## Your instructions:
Print every record exactly, omitting none.

-- Opening Marker --

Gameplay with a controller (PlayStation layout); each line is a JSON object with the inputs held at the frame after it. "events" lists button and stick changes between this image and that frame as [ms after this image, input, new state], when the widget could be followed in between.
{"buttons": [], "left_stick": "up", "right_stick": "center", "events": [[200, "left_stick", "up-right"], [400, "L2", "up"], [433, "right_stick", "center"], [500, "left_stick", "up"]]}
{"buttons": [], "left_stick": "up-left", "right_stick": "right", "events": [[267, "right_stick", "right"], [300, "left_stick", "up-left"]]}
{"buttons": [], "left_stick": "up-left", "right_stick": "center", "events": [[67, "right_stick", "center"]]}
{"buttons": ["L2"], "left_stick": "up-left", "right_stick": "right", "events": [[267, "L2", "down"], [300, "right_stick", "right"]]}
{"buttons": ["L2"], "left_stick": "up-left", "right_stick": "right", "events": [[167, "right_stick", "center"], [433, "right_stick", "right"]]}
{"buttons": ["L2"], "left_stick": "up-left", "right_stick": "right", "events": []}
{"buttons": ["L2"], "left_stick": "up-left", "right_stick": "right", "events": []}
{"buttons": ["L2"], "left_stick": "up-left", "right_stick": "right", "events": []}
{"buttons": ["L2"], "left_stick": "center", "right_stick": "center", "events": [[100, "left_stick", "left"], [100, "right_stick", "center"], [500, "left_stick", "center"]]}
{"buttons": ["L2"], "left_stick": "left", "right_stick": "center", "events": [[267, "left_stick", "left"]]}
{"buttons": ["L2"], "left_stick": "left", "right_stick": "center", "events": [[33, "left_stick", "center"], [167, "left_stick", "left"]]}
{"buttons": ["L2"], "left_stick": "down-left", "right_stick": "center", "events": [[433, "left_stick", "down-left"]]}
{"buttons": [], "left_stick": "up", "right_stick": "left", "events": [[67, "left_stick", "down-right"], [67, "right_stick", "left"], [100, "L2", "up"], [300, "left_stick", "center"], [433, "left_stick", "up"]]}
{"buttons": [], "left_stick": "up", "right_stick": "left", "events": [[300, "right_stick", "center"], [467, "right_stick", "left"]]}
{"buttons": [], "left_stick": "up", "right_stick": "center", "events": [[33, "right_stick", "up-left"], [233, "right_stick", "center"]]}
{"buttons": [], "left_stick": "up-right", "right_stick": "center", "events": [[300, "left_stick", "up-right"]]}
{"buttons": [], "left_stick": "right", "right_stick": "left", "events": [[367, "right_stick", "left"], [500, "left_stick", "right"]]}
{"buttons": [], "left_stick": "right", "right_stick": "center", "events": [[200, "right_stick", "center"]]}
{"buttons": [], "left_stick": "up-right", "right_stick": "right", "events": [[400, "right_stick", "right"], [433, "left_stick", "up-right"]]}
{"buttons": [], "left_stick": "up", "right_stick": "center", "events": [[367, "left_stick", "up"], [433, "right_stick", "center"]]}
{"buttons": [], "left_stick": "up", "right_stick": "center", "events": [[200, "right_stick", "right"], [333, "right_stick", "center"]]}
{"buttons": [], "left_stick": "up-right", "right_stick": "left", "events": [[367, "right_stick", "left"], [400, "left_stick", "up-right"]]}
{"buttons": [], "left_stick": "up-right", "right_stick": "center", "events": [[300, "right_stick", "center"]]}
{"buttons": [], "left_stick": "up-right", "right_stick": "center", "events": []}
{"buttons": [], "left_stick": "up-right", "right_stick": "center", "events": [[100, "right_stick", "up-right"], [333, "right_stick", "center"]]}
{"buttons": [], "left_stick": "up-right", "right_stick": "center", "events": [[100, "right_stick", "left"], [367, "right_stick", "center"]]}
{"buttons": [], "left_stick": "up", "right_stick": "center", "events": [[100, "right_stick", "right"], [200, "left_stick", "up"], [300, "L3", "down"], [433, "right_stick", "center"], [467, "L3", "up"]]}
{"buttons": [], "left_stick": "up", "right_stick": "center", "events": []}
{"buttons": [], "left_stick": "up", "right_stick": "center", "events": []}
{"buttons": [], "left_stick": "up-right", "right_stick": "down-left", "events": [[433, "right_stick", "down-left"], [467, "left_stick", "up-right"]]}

-- Closing Marker --

## The completed task:
Gameplay with a controller (PlayStation layout); each line is a JSON object with the inputs held at the frame after it. "events" lists button and stick changes between this image and that frame as [ms after this image, input, new state], when the widget could be followed in between.
{"buttons": [], "left_stick": "up", "right_stick": "center", "events": [[200, "left_stick", "up-right"], [400, "L2", "up"], [433, "right_stick", "center"], [500, "left_stick", "up"]]}
{"buttons": [], "left_stick": "up-left", "right_stick": "right", "events": [[267, "right_stick", "right"], [300, "left_stick", "up-left"]]}
{"buttons": [], "left_stick": "up-left", "right_stick": "center", "events": [[67, "right_stick", "center"]]}
{"buttons": ["L2"], "left_stick": "up-left", "right_stick": "right", "events": [[267, "L2", "down"], [300, "right_stick", "right"]]}
{"buttons": ["L2"], "left_stick": "up-left", "right_stick": "right", "events": [[167, "right_stick", "center"], [433, "right_stick", "right"]]}
{"buttons": ["L2"], "left_stick": "up-left", "right_stick": "right", "events": []}
{"buttons": ["L2"], "left_stick": "up-left", "right_stick": "right", "events": []}
{"buttons": ["L2"], "left_stick": "up-left", "right_stick": "right", "events": []}
{"buttons": ["L2"], "left_stick": "center", "right_stick": "center", "events": [[100, "left_stick", "left"], [100, "right_stick", "center"], [500, "left_stick", "center"]]}
{"buttons": ["L2"], "left_stick": "left", "right_stick": "center", "events": [[267, "left_stick", "left"]]}
{"buttons": ["L2"], "left_stick": "left", "right_stick": "center", "events": [[33, "left_stick", "center"], [167, "left_stick", "left"]]}
{"buttons": ["L2"], "left_stick": "down-left", "right_stick": "center", "events": [[433, "left_stick", "down-left"]]}
{"buttons": [], "left_stick": "up", "right_stick": "left", "events": [[67, "left_stick", "down-right"], [67, "right_stick", "left"], [100, "L2", "up"], [300, "left_stick", "center"], [433, "left_stick", "up"]]}
{"buttons": [], "left_stick": "up", "right_stick": "left", "events": [[300, "right_stick", "center"], [467, "right_stick", "left"]]}
{"buttons": [], "left_stick": "up", "right_stick": "center", "events": [[33, "right_stick", "up-left"], [233, "right_stick", "center"]]}
{"buttons": [], "left_stick": "up-right", "right_stick": "center", "events": [[300, "left_stick", "up-right"]]}
{"buttons": [], "left_stick": "right", "right_stick": "left", "events": [[367, "right_stick", "left"], [500, "left_stick", "right"]]}
{"buttons": [], "left_stick": "right", "right_stick": "center", "events": [[200, "right_stick", "center"]]}
{"buttons": [], "left_stick": "up-right", "right_stick": "right", "events": [[400, "right_stick", "right"], [433, "left_stick", "up-right"]]}
{"buttons": [], "left_stick": "up", "right_stick": "center", "events": [[367, "left_stick", "up"], [433, "right_stick", "center"]]}
{"buttons": [], "left_stick": "up", "right_stick": "center", "events": [[200, "right_stick", "right"], [333, "right_stick", "center"]]}
{"buttons": [], "left_stick": "up-right", "right_stick": "left", "events": [[367, "right_stick", "left"], [400, "left_stick", "up-right"]]}
{"buttons": [], "left_stick": "up-right", "right_stick": "center", "events": [[300, "right_stick", "center"]]}
{"buttons": [], "left_stick": "up-right", "right_stick": "center", "events": []}
{"buttons": [], "left_stick": "up-right", "right_stick": "center", "events": [[100, "right_stick", "up-right"], [333, "right_stick", "center"]]}
{"buttons": [], "left_stick": "up-right", "right_stick": "center", "events": [[100, "right_stick", "left"], [367, "right_stick", "center"]]}
{"buttons": [], "left_stick": "up", "right_stick": "center", "events": [[100, "right_stick", "right"], [200, "left_stick", "up"], [300, "L3", "down"], [433, "right_stick", "center"], [467, "L3", "up"]]}
{"buttons": [], "left_stick": "up", "right_stick": "center", "events": []}
{"buttons": [], "left_stick": "up", "right_stick": "center", "events": []}
{"buttons": [], "left_stick": "up-right", "right_stick": "down-left", "events": [[433, "right_stick", "down-left"], [467, "left_stick", "up-right"]]}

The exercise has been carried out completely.